After watching the Science and NASA channles in high def it got me thinking. I am guessing it has something to do with ground radar and maybe gps. Is it just a guess? How accurate can they get?
My guess is that they know how fast the Shuttle has to be going in the particular orbit that it’s in, and just quote that.
The Shuttle does use GPS data, now at least. I don’t think the GPS system was in place when the Shuttle program started, at which point it would be all from ground stations.
But it’s not hard to calculate, anyway. It’s only rocket science.
He shoots… he scores!
Various spacecraft use GPS, at least when they are close enough to Earth to be served by it.
I hate to nitpick, but it’s older than rocket science. It’s the sort of orbital mechanics that goes back to guys like Kepler and Newton, who knew nothing at all about rocket science.

I hate to nitpick, but it’s older than rocket science. It’s the sort of orbital mechanics that goes back to guys like Kepler and Newton, who knew nothing at all about rocket science.
And those guys didn’t even have digital computers, Matlab, and ground tracking stations. Heck, they actually had to use logarithms to make their calculations shorter. Logarithms! Heck, I haven’t even looked at a log table in over a decade.

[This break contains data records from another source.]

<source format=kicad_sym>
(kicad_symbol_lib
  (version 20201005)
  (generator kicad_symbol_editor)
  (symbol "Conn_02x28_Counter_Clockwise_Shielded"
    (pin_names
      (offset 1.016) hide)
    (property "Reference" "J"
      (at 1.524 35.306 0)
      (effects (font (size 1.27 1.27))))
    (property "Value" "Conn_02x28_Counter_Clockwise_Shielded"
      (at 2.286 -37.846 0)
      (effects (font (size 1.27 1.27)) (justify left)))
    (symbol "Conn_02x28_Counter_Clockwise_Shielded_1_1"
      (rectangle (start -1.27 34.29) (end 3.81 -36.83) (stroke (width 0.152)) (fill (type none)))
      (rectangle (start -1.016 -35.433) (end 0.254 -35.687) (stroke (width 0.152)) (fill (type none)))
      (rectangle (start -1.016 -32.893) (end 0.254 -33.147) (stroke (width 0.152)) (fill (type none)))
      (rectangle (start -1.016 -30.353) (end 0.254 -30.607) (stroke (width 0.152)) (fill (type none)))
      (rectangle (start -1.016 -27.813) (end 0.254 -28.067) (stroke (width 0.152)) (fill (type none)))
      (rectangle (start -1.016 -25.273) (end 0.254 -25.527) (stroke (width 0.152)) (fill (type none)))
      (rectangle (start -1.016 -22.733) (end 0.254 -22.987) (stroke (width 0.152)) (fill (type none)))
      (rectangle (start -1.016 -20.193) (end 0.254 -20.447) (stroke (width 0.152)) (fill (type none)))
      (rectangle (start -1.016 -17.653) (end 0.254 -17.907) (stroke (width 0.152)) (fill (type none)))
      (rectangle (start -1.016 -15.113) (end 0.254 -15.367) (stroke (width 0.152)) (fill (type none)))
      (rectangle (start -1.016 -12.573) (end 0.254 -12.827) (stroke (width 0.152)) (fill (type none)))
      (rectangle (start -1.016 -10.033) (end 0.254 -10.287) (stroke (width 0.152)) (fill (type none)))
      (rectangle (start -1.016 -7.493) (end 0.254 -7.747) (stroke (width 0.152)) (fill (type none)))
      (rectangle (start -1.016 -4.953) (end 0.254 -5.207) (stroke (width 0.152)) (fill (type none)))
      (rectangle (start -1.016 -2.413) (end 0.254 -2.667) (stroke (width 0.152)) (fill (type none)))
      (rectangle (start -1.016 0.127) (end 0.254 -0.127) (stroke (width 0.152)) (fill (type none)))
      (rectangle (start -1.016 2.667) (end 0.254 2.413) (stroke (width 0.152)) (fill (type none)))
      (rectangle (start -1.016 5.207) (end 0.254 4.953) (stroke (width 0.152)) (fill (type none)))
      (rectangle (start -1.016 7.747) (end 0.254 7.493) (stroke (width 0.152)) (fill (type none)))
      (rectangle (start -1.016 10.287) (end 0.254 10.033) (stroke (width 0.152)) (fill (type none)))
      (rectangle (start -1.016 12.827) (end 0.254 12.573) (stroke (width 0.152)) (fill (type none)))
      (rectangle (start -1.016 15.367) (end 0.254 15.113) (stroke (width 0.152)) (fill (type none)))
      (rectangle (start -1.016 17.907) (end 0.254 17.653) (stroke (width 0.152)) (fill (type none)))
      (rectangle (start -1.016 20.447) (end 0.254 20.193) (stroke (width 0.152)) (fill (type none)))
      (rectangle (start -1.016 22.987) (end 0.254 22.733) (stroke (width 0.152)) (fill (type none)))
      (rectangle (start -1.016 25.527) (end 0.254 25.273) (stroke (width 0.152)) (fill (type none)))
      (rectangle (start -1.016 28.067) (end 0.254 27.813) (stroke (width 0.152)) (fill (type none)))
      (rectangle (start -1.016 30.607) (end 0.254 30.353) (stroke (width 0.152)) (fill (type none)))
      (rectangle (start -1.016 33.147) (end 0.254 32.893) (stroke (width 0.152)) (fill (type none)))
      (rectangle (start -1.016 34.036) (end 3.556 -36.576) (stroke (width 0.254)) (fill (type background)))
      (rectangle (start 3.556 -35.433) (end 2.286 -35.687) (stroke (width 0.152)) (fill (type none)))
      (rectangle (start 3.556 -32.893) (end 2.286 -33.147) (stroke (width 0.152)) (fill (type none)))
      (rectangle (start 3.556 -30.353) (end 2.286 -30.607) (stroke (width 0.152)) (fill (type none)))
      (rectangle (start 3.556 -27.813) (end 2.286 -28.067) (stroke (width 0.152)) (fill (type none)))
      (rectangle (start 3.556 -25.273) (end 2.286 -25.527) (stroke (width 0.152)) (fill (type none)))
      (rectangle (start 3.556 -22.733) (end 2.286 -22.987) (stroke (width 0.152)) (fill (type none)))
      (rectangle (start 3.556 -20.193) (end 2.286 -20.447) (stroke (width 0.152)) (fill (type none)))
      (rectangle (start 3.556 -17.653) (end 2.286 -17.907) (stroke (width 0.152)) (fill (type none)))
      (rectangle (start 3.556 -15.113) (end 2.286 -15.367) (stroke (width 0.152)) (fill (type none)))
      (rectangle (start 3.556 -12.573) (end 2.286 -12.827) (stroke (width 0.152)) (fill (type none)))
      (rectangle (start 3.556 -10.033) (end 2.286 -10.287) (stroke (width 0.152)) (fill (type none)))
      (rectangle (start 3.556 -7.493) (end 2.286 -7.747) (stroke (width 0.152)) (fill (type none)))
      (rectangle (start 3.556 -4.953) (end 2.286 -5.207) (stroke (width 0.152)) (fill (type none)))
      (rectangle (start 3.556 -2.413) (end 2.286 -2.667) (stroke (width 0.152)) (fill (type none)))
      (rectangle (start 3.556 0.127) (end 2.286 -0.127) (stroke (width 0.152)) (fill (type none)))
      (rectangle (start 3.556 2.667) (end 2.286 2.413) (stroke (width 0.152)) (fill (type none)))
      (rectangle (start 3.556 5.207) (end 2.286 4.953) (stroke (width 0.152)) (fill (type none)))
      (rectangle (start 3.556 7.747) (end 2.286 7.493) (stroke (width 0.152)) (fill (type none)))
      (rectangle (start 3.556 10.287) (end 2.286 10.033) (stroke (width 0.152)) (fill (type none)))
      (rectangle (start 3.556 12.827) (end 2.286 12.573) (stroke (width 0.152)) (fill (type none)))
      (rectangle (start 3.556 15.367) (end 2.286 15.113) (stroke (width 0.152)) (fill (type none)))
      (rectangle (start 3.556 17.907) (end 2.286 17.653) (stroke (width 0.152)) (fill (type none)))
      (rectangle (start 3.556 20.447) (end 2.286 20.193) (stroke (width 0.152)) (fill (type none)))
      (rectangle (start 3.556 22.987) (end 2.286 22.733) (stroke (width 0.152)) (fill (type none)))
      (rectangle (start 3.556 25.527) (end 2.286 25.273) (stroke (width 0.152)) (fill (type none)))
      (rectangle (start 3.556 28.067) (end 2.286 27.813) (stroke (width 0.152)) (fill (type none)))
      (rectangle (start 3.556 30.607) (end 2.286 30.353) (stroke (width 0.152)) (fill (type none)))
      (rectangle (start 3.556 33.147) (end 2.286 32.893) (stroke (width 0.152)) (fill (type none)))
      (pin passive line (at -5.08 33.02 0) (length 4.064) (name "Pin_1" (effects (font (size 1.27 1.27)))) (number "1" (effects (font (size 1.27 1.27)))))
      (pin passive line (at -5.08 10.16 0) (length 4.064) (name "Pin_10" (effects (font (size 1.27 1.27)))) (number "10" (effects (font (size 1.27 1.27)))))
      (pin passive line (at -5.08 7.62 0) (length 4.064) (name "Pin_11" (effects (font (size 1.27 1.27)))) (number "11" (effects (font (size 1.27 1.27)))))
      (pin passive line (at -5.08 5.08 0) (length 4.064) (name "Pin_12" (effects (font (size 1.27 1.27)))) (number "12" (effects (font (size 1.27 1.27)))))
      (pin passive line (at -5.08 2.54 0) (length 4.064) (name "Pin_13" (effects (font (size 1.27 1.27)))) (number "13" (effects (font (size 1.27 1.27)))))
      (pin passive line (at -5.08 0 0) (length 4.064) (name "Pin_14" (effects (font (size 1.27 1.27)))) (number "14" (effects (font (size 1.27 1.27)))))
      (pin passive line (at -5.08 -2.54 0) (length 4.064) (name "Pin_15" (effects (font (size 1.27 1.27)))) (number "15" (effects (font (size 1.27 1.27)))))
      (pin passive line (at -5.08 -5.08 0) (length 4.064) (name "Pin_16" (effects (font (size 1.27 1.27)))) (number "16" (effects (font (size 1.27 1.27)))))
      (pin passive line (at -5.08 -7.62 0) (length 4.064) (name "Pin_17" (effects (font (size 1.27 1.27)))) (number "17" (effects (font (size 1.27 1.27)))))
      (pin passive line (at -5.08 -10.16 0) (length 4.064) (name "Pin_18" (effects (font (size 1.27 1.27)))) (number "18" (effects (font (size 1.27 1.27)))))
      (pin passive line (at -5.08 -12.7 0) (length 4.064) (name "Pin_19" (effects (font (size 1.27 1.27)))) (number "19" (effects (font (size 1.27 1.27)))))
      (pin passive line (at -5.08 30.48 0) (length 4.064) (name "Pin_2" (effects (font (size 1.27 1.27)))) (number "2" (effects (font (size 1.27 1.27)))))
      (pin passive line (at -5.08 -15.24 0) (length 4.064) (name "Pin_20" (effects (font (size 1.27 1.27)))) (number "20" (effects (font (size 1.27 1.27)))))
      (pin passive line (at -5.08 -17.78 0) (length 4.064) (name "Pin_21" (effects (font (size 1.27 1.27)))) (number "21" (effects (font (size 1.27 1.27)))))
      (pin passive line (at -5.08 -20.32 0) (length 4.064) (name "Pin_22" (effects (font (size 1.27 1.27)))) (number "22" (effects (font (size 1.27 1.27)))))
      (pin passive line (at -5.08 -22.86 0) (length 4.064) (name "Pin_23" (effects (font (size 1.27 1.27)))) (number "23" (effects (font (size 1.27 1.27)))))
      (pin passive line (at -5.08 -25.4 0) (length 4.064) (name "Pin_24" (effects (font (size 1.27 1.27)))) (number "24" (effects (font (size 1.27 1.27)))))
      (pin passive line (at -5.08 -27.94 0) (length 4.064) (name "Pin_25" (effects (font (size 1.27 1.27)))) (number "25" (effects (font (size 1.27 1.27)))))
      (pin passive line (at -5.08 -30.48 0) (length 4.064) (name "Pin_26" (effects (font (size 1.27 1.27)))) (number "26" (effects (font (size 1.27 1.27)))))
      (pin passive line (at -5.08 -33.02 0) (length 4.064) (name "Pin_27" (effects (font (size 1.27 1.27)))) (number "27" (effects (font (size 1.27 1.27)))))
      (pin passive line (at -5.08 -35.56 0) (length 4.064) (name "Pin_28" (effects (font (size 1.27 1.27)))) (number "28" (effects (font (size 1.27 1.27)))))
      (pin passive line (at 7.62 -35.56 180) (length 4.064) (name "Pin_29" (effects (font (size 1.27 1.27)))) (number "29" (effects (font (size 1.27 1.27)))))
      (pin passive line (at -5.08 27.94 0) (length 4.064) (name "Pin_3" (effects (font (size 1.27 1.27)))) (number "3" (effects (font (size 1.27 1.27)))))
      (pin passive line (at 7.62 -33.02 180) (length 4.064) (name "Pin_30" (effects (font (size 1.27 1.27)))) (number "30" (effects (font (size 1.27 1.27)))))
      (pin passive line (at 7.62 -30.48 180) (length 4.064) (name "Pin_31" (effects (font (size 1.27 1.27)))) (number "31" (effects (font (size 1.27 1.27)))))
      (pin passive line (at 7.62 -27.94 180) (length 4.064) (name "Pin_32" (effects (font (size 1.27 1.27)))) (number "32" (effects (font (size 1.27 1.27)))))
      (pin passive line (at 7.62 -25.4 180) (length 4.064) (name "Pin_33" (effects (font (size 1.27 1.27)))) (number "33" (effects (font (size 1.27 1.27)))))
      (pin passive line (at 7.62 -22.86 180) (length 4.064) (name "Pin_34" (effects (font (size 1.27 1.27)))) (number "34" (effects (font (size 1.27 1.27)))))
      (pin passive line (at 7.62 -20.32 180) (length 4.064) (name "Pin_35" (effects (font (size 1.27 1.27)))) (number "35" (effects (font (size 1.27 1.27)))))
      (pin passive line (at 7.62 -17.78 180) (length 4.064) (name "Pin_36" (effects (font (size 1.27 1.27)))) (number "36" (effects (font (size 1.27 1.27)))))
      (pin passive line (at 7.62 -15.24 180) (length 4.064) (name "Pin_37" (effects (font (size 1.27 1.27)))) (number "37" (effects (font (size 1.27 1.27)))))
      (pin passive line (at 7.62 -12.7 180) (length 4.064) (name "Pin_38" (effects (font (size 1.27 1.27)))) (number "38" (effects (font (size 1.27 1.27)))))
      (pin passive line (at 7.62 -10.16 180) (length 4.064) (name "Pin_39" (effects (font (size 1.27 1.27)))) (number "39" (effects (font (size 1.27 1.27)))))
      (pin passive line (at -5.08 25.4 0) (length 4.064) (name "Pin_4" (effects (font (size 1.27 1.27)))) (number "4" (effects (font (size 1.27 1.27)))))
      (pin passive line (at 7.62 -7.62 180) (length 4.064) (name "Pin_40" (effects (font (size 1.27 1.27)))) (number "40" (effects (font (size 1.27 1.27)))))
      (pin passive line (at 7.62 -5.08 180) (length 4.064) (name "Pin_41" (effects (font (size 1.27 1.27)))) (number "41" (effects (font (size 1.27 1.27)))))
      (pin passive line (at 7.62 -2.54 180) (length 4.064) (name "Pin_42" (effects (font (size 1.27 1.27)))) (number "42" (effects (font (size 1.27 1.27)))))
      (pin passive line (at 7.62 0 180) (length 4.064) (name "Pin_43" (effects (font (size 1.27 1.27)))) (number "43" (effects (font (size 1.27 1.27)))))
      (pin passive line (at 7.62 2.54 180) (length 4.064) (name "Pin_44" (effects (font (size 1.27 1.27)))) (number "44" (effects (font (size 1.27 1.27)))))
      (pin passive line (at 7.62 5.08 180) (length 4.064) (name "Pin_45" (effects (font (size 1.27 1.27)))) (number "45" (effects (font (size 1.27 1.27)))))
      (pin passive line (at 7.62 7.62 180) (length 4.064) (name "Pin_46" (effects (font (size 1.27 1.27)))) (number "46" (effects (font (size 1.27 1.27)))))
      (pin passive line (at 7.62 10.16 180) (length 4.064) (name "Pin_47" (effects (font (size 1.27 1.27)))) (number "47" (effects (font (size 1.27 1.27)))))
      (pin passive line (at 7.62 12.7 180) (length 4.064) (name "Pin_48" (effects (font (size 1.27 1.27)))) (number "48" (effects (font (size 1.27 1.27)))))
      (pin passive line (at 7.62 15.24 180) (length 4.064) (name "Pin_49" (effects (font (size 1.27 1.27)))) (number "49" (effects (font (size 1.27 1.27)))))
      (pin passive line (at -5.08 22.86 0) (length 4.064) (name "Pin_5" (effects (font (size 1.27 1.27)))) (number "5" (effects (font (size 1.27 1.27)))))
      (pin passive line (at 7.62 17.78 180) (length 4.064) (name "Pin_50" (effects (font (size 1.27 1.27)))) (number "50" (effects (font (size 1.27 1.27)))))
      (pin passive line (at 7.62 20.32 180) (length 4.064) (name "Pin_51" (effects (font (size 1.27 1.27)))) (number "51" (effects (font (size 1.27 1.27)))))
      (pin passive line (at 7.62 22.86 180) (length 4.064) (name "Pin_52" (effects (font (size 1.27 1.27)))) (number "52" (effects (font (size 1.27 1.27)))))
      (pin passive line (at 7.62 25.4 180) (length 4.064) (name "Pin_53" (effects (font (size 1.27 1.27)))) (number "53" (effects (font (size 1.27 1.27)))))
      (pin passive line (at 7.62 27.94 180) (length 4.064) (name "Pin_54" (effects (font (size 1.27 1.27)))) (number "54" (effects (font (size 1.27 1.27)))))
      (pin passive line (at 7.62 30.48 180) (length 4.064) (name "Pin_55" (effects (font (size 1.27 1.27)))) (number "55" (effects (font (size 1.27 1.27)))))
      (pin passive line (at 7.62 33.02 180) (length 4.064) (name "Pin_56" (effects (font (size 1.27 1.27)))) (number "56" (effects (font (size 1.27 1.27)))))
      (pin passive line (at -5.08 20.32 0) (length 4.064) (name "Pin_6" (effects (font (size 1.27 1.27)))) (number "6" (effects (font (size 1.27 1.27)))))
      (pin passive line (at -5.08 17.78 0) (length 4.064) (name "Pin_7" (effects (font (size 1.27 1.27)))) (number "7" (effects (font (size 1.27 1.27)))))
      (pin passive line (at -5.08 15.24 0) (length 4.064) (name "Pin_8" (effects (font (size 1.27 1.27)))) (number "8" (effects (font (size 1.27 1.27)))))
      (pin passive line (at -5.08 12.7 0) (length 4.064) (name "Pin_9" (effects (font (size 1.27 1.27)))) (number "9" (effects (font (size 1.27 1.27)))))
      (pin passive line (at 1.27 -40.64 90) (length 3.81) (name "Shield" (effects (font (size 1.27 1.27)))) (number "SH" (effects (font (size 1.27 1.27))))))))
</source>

Seriously, with some very simple optical tracking using a crude theodolite from a fixed position, a basic notion of the rotation of the Earth, and some high school trigonometry and analytical geometry, you could calculate the unpowered orbit (and thus, its position and velocity at any given time) of the Shuttle or any other observable object to three or four decimal places. It truly is, as Chronos says, not hard to calculate.

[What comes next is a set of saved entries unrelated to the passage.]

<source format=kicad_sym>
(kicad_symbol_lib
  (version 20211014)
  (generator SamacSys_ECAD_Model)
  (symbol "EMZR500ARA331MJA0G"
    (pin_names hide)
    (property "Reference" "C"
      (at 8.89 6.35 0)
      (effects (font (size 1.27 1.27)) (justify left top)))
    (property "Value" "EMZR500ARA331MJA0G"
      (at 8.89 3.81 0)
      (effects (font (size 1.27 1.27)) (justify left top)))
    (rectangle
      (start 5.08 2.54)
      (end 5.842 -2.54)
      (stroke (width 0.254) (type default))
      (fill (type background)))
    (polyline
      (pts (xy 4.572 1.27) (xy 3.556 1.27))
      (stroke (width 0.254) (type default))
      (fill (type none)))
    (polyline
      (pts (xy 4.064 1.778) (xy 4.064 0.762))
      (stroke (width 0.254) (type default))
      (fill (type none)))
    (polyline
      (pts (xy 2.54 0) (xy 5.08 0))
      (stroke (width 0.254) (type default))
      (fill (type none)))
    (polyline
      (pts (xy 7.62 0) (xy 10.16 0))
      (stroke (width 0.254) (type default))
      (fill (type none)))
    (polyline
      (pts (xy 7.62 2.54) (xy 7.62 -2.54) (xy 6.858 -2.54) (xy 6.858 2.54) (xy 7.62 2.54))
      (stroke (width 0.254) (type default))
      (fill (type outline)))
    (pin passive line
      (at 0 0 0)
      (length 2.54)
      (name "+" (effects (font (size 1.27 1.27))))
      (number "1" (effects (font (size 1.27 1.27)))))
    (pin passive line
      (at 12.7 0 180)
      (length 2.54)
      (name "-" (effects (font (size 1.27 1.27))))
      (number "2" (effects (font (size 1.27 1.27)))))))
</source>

“Rocket science” (or “gas expansion propulsion science”) however–encompassing thermodynamics, reaction chemistry, avionics and nonlinear response control systems, compressible thermofluid dynamics, vibration and structural mechanics, to name a few disciplines–is actually pretty of hard stuff, sufficiently so that Kepler and Newton didn’t even have the tools to work in it, although Newton’s development of applied differential calculus (building upon Barrow’s fundamental theorem of calculus and properties of the tangent line) which permitted the underlying mathematical formalization of other sciences listed above.
Anyway, irrelevant and off-the-cuff history of science lesson aside, once you’ve measured the position of the Shuttle in a few places in its orbit (either from ground tracking, GPS measurements, or differential tracking from the Shuttle itself) you can make a very credible estimate of the orbital characteristics. From there, it’s all straight Newtonian mechanics.
Stranger
The Shuttle also has an inertial guidance system that keeps track of its position and velocity.
My understanding is that satellite orbits are calculated primarily from distance measurements made from the ground. It’s easy to shoot a radio signal at a satellite and either observe the reflection (i.e. radar), or receive a signal from a transponder on the satellite. From the time delay you can calculate the distance to the satellite very accurately. Do this continually as the satellite flies across the sky, and you get a set of distance vs. time data, from which you can calculate the orbit.
Measuring the position of the satellite in the sky is a little more difficult. Whatever instrument you use (telesccope, radio antenna, etc), you need high resolution, which usually means a narrow field of view. And you need to track the fast-moving object to keep it in the field of view.